• Exercise instructions
Give again, word for word, each line below starting at the one that contains "V. Dignum and" and ending at the one that contains "J.-J. Ch. Meyer".
(Beginning of Input data)
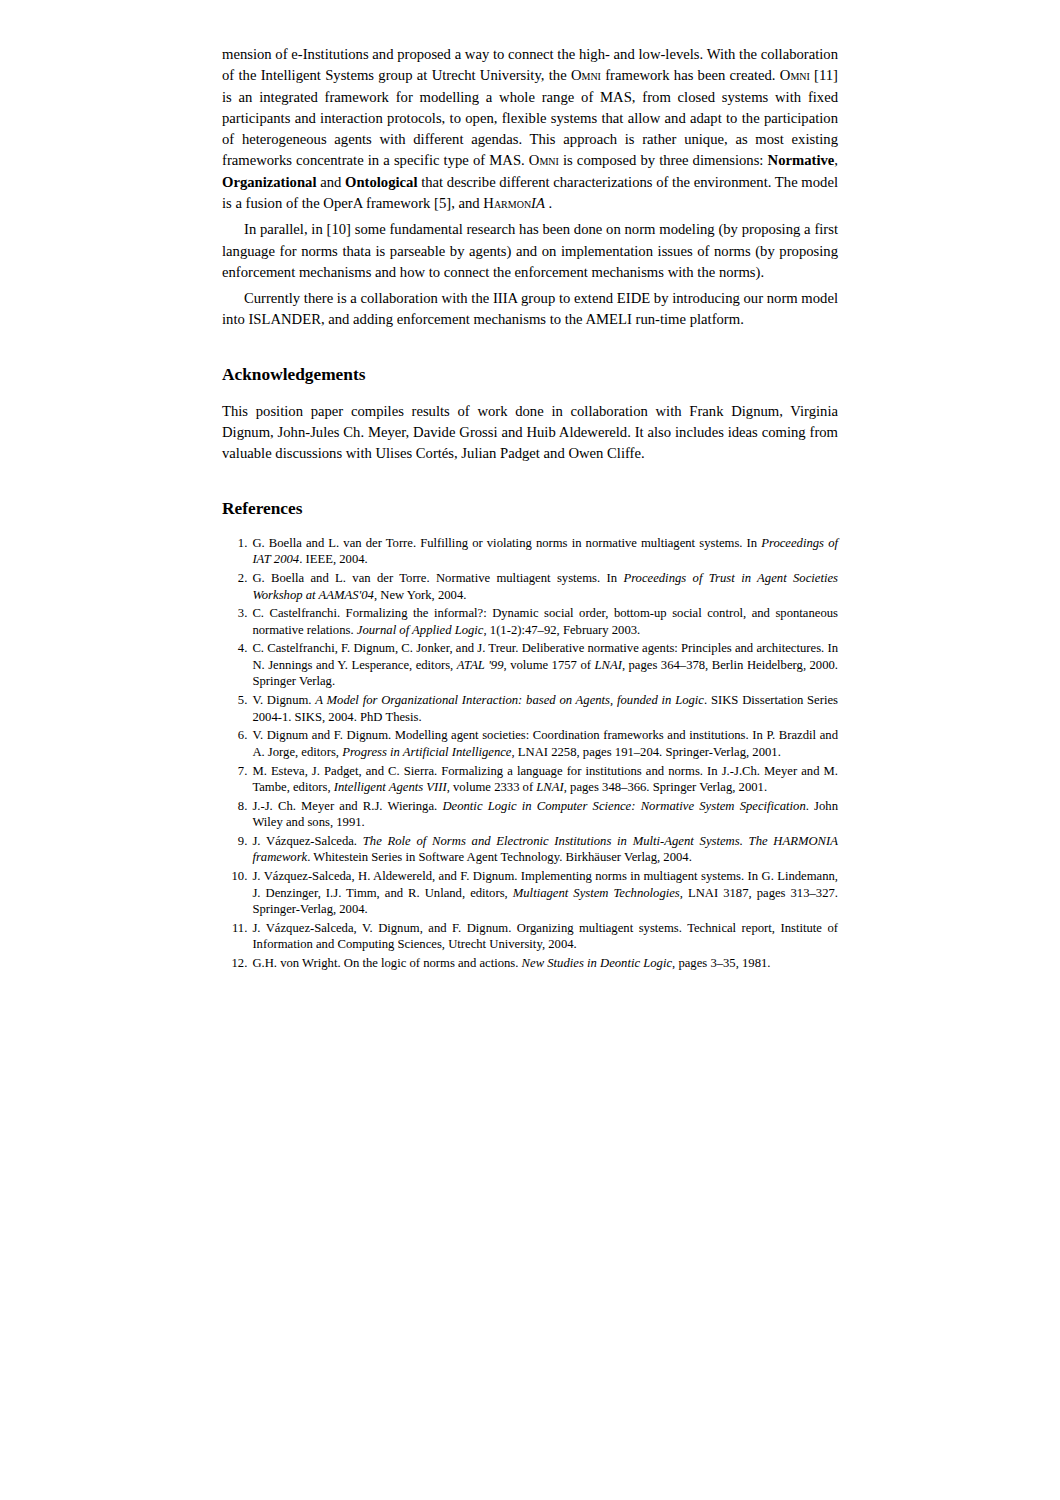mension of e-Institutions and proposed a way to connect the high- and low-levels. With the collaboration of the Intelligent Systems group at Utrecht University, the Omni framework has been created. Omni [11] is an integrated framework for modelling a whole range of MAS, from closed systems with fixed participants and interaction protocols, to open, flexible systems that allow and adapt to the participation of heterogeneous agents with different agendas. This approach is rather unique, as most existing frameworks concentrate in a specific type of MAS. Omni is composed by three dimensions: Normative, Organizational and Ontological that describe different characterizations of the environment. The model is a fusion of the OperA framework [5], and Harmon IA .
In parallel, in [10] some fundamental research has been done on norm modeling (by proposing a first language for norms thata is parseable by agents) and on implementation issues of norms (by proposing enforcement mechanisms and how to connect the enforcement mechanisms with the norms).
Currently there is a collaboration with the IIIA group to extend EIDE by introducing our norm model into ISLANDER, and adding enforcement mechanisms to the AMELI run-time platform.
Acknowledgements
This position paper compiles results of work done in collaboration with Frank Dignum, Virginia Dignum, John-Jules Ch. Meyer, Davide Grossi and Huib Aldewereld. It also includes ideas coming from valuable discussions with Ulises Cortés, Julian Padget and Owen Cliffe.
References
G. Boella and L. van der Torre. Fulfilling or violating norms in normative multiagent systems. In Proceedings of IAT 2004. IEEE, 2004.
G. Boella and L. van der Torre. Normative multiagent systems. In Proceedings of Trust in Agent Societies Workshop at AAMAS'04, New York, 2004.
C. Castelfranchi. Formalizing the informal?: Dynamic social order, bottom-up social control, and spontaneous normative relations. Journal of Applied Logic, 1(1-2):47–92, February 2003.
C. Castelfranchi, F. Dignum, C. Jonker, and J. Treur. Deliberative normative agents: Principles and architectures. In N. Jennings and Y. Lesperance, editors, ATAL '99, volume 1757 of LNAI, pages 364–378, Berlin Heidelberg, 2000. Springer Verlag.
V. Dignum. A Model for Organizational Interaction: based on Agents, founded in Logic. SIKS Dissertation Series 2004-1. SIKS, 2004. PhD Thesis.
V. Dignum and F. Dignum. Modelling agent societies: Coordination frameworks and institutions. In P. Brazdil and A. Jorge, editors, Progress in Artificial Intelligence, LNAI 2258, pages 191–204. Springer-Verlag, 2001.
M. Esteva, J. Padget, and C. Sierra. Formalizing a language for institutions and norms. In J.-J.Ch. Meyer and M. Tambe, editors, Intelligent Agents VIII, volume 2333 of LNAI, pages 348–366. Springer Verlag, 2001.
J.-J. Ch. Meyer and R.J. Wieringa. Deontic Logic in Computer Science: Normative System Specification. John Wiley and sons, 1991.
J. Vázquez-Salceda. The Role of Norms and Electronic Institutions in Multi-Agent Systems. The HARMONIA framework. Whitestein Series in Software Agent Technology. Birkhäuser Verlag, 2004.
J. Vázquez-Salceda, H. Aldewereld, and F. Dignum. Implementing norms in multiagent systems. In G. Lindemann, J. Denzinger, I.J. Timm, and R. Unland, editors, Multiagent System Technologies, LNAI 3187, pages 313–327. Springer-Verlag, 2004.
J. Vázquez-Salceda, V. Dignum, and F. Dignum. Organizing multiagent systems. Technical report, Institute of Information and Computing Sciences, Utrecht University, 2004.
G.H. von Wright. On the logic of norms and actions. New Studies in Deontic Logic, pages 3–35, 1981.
(End of Input data)
• Solution
V. Dignum and F. Dignum. Modelling agent societies: Coordination frameworks and institutions. In P. Brazdil and A. Jorge, editors, Progress in Artificial Intelligence, LNAI 2258, pages 191–204. Springer-Verlag, 2001.
M. Esteva, J. Padget, and C. Sierra. Formalizing a language for institutions and norms. In J.-J.Ch. Meyer and M. Tambe, editors, Intelligent Agents VIII, volume 2333 of LNAI, pages 348–366. Springer Verlag, 2001.
J.-J. Ch. Meyer and R.J. Wieringa. Deontic Logic in Computer Science: Normative System Specification. John Wiley and sons, 1991.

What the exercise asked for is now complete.